Required work =>
From the listing below, copy every line with the word "evenodd".

The input =>

┏━━

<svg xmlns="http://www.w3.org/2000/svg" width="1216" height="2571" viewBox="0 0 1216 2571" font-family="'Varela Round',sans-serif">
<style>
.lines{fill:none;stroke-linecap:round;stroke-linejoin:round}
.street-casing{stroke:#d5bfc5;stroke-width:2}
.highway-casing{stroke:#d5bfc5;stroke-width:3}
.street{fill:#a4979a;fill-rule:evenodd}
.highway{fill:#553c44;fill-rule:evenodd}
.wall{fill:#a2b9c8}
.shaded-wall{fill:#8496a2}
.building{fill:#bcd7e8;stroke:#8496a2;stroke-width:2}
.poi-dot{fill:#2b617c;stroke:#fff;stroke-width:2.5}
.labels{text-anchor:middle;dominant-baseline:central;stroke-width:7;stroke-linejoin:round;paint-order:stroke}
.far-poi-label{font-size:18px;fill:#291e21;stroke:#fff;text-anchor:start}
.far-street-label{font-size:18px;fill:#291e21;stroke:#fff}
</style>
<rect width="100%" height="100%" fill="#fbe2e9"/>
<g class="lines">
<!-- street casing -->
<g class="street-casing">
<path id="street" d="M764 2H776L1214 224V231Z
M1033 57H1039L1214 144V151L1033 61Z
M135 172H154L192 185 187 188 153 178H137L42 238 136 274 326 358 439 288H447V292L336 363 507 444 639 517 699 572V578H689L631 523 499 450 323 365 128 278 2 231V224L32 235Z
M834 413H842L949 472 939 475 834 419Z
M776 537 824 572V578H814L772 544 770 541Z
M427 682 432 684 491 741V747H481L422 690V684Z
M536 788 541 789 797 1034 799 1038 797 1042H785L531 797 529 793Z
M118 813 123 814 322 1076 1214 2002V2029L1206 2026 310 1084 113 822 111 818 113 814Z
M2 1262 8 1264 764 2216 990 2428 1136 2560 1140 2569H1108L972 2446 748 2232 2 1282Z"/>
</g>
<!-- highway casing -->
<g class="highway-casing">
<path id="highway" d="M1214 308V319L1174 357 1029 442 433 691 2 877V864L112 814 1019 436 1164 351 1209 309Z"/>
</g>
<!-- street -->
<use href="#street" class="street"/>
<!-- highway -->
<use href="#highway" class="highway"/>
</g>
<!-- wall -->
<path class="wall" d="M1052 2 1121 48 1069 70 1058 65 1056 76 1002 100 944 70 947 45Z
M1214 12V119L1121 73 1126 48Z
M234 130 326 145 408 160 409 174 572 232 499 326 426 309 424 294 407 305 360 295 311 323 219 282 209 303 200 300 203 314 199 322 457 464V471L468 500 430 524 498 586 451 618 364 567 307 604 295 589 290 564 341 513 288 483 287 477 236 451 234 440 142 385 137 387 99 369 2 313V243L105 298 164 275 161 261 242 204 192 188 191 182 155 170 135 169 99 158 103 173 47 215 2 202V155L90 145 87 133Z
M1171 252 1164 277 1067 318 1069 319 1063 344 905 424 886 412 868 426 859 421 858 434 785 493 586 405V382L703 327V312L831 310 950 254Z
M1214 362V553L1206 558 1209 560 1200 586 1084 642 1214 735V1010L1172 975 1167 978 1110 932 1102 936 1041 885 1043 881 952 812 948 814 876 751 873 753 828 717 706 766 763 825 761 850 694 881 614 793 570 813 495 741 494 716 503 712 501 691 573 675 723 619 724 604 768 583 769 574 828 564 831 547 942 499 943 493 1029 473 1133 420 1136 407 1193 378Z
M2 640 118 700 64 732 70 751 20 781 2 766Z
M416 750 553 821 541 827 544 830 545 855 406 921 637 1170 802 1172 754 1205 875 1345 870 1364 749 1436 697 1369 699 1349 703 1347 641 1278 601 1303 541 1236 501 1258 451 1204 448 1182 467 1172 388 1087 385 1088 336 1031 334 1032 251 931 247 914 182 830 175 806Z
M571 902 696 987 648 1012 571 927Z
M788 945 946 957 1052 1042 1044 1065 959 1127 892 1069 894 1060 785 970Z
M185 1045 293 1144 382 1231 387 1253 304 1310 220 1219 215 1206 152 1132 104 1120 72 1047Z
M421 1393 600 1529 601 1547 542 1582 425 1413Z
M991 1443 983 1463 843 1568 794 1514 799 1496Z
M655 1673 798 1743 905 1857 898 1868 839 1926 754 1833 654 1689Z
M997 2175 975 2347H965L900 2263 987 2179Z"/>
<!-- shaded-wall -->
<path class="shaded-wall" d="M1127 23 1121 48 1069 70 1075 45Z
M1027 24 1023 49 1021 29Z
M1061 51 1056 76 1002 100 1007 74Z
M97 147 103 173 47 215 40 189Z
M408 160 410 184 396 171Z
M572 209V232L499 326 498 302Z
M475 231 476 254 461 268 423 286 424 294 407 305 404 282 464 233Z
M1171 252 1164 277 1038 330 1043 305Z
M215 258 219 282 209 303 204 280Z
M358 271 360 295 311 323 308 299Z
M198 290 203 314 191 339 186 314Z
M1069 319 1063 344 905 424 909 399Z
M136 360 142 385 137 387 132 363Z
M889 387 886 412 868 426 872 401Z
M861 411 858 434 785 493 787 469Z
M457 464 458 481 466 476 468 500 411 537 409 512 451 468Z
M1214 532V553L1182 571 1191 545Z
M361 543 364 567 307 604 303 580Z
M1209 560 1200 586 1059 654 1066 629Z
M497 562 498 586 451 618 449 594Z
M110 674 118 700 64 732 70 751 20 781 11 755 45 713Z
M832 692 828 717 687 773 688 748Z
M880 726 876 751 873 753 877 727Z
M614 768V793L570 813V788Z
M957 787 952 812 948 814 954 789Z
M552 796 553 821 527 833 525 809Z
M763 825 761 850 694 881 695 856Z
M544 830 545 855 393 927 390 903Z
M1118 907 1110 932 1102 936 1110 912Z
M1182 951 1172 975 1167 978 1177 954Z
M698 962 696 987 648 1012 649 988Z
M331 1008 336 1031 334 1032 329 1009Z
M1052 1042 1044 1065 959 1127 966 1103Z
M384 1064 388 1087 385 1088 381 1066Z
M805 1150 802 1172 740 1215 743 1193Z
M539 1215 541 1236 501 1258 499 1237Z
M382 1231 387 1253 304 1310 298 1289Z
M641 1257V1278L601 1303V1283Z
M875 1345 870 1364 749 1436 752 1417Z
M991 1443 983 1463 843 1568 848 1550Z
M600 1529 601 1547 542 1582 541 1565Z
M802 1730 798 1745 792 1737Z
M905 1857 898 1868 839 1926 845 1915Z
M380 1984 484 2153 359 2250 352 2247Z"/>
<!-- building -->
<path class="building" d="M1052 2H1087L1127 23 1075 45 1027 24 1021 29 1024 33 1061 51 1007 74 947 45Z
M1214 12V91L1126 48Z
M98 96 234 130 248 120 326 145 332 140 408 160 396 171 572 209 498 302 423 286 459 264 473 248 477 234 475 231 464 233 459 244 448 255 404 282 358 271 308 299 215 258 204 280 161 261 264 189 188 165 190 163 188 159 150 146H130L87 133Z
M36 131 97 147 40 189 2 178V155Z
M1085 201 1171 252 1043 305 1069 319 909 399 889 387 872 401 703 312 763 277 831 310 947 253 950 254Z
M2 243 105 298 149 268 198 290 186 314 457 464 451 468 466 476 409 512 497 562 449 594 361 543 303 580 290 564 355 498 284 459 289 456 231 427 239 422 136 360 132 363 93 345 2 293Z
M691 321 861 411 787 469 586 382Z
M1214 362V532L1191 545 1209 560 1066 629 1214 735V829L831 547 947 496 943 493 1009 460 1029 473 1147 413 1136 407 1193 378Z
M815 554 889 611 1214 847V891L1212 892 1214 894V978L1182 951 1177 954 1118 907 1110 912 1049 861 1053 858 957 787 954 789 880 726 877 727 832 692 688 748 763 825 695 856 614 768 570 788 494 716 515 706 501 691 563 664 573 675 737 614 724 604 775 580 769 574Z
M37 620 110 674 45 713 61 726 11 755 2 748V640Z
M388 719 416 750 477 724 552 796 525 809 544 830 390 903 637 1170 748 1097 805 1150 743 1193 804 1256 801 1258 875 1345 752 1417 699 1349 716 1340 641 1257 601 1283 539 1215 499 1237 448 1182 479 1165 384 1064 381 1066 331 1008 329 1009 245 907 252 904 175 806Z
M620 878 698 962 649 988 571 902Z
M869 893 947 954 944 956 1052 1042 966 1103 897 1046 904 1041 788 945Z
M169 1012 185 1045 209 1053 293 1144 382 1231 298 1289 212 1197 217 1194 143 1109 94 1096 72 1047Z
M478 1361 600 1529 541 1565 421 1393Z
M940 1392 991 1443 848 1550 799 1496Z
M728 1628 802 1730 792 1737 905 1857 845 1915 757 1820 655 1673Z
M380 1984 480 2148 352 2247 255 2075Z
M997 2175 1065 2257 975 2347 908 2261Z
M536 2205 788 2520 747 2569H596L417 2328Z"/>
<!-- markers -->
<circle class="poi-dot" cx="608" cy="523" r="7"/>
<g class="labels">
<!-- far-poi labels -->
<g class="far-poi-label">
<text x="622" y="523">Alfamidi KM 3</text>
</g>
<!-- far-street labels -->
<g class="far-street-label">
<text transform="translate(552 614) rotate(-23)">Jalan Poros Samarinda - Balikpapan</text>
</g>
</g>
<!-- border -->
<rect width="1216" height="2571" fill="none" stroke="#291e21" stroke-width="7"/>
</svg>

┗━━

Response to this exercise =>
.street{fill:#a4979a;fill-rule:evenodd}
.highway{fill:#553c44;fill-rule:evenodd}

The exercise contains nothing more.